> Extracted material
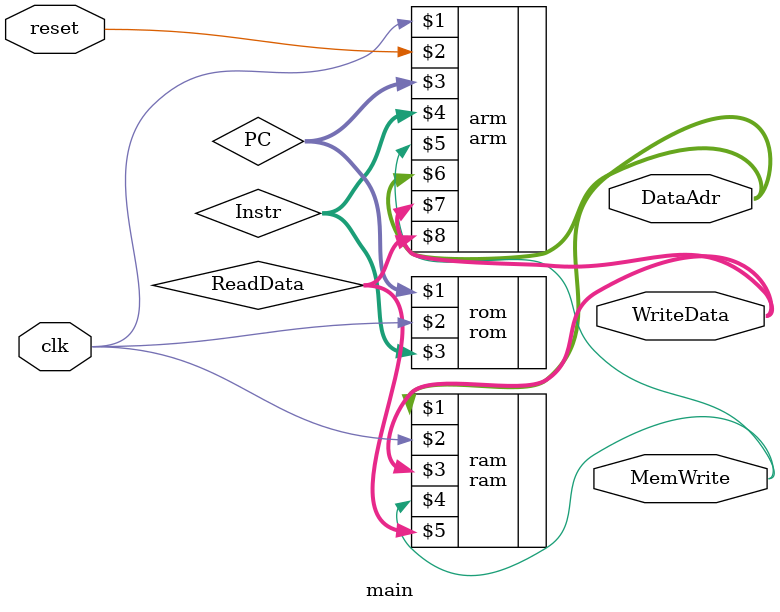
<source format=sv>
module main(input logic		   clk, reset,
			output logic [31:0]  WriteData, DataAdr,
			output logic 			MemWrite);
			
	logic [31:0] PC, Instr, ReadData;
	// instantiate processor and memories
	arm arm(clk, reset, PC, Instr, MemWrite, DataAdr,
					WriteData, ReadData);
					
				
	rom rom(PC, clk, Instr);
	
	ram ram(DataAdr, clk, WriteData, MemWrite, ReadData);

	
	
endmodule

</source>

> Problem requirements
Make an exact copy of the lines running from the one with "rom rom(PC, clk, Instr);" to the last line of the listing, including both ends.

> Task result
	rom rom(PC, clk, Instr);
	
	ram ram(DataAdr, clk, WriteData, MemWrite, ReadData);

	
	
endmodule

</source>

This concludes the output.